We have identified reactive oxygen species (ROS) as a novel signal for neuron-glia communication, and determined that different ROS generators are active in distinct cell populations and subcellular localisations. We have developed an experimental paradigm for inducing neurodegeneration and identified suppressors of degeneration in a genetic screen.

Now we need to ask: How are ROS generators regulated with subcellular specificity? And how are ROS signals transmitted between cells? What are the molecular mechanisms by which neuron-glia interactions mediate changes in synaptic terminals during development and repair? 

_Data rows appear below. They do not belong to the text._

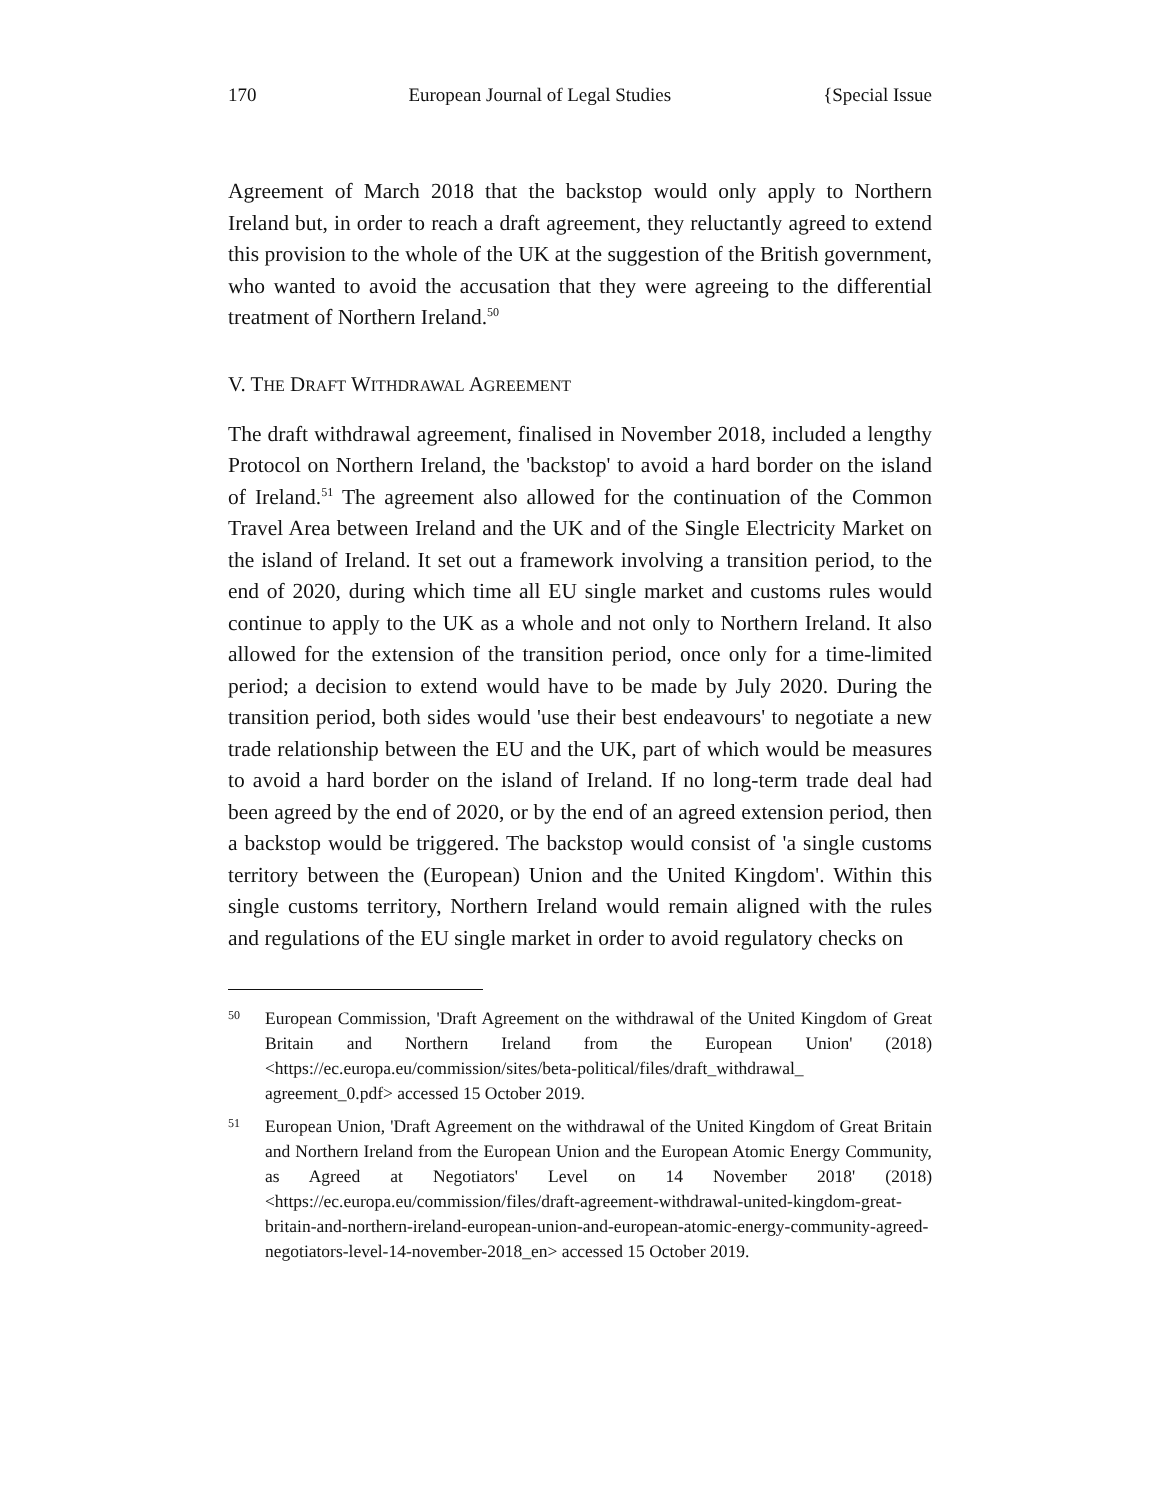170 European Journal of Legal Studies {Special Issue
Agreement of March 2018 that the backstop would only apply to Northern Ireland but, in order to reach a draft agreement, they reluctantly agreed to extend this provision to the whole of the UK at the suggestion of the British government, who wanted to avoid the accusation that they were agreeing to the differential treatment of Northern Ireland.<sup>50</sup>
V. THE DRAFT WITHDRAWAL AGREEMENT
The draft withdrawal agreement, finalised in November 2018, included a lengthy Protocol on Northern Ireland, the 'backstop' to avoid a hard border on the island of Ireland.<sup>51</sup> The agreement also allowed for the continuation of the Common Travel Area between Ireland and the UK and of the Single Electricity Market on the island of Ireland. It set out a framework involving a transition period, to the end of 2020, during which time all EU single market and customs rules would continue to apply to the UK as a whole and not only to Northern Ireland. It also allowed for the extension of the transition period, once only for a time-limited period; a decision to extend would have to be made by July 2020. During the transition period, both sides would 'use their best endeavours' to negotiate a new trade relationship between the EU and the UK, part of which would be measures to avoid a hard border on the island of Ireland. If no long-term trade deal had been agreed by the end of 2020, or by the end of an agreed extension period, then a backstop would be triggered. The backstop would consist of 'a single customs territory between the (European) Union and the United Kingdom'. Within this single customs territory, Northern Ireland would remain aligned with the rules and regulations of the EU single market in order to avoid regulatory checks on
50 European Commission, 'Draft Agreement on the withdrawal of the United Kingdom of Great Britain and Northern Ireland from the European Union' (2018) <https://ec.europa.eu/commission/sites/beta-political/files/draft_withdrawal_ agreement_0.pdf> accessed 15 October 2019.
51 European Union, 'Draft Agreement on the withdrawal of the United Kingdom of Great Britain and Northern Ireland from the European Union and the European Atomic Energy Community, as Agreed at Negotiators' Level on 14 November 2018' (2018) <https://ec.europa.eu/commission/files/draft-agreement-withdrawal-united-kingdom-great-britain-and-northern-ireland-european-union-and-european-atomic-energy-community-agreed-negotiators-level-14-november-2018_en> accessed 15 October 2019.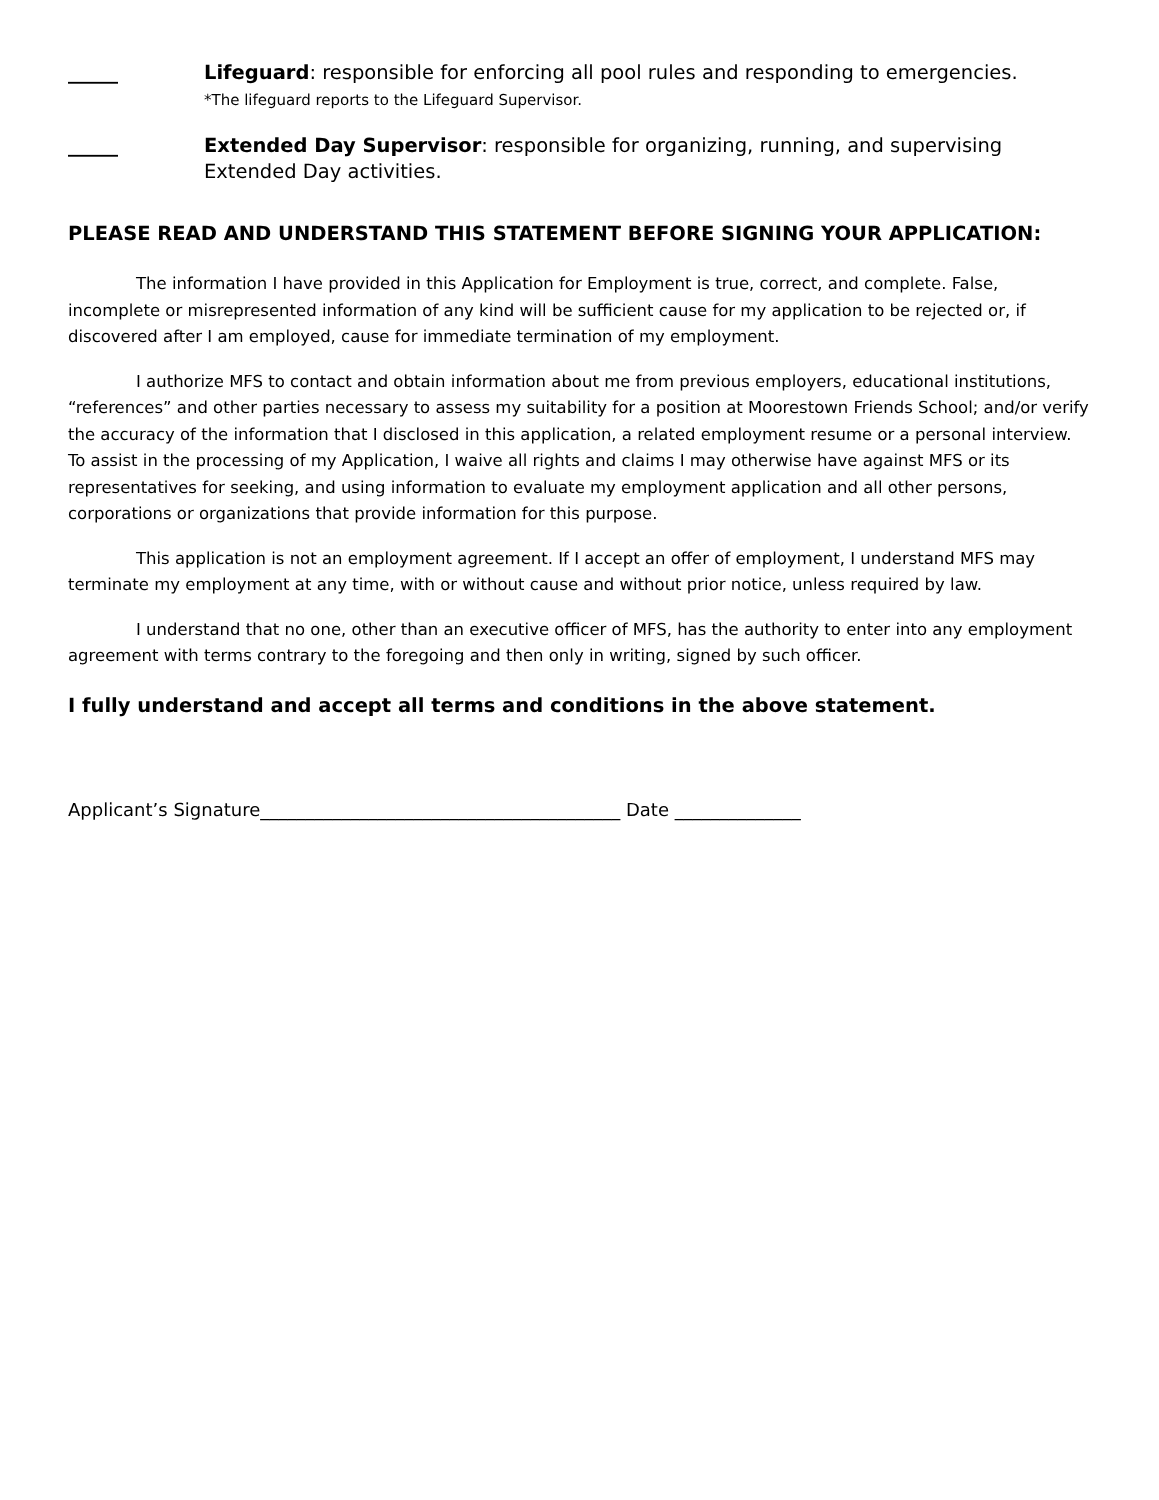_____
Lifeguard: responsible for enforcing all pool rules and responding to emergencies.
*The lifeguard reports to the Lifeguard Supervisor.
_____
Extended Day Supervisor: responsible for organizing, running, and supervising Extended Day activities.
PLEASE READ AND UNDERSTAND THIS STATEMENT BEFORE SIGNING YOUR APPLICATION:
The information I have provided in this Application for Employment is true, correct, and complete. False, incomplete or misrepresented information of any kind will be sufficient cause for my application to be rejected or, if discovered after I am employed, cause for immediate termination of my employment.
I authorize MFS to contact and obtain information about me from previous employers, educational institutions, “references” and other parties necessary to assess my suitability for a position at Moorestown Friends School; and/or verify the accuracy of the information that I disclosed in this application, a related employment resume or a personal interview. To assist in the processing of my Application, I waive all rights and claims I may otherwise have against MFS or its representatives for seeking, and using information to evaluate my employment application and all other persons, corporations or organizations that provide information for this purpose.
This application is not an employment agreement. If I accept an offer of employment, I understand MFS may terminate my employment at any time, with or without cause and without prior notice, unless required by law.
I understand that no one, other than an executive officer of MFS, has the authority to enter into any employment agreement with terms contrary to the foregoing and then only in writing, signed by such officer.
I fully understand and accept all terms and conditions in the above statement.
Applicant’s Signature________________________________________ Date ______________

What the student will be doing:

In this project you will use state of the art genetic expression systems, live imaging and electrophysiology to characterise events at the neuron-glia interphase during development and following excitotoxic insults/injury. Biochemical screens have been designed to identify putative regulators of the ROS generating enzymes. We resolve synaptic sites using super-resolution imaging methods, such as expansion and STED microscopy.


1.     Oswald MCW, Brooks PS, Zwart MF, Mukherjee A, West RJH, Giachello, CNG, Morarach K, Baines RA, Sweeney ST and Landgraf M. (2018). Reactive Oxygen Species Regulate Activity-Dependent Neuronal Structural Plasticity.  eLife, 7.

2.     Peco, E., Davla, S., Camp, D., Stacey, S., Landgraf, M., & van Meyel, D. (2016). Drosophila astrocytes cover specific territories of CNS neuropil and are instructed to differentiate by Prospero, a key effector of Notch. Development (Cambridge, England).

3.     Stogsdill, J. A., & Eroglu, C. (2017). The interplay between neurons and glia in synapse development and plasticity. Current Opinion in Neurobiology, 42, 1–8.

4.    Couton L., Mauss A.S., Yunusov T., Diegelmann S., Evers JF., Landgraf M. Development of connectivity in a motoneuronal network in Drosophila larvae. Curr Biol. 25:568-76 (2015).  doi: 10.1016/j.cub.2014.12.056.

5.         Oswald, M. C. W., Garnham, N., Sweeney, S. T., & Landgraf, M. (2018). Regulation of neuronal development and function by ROS. FEBS Letters.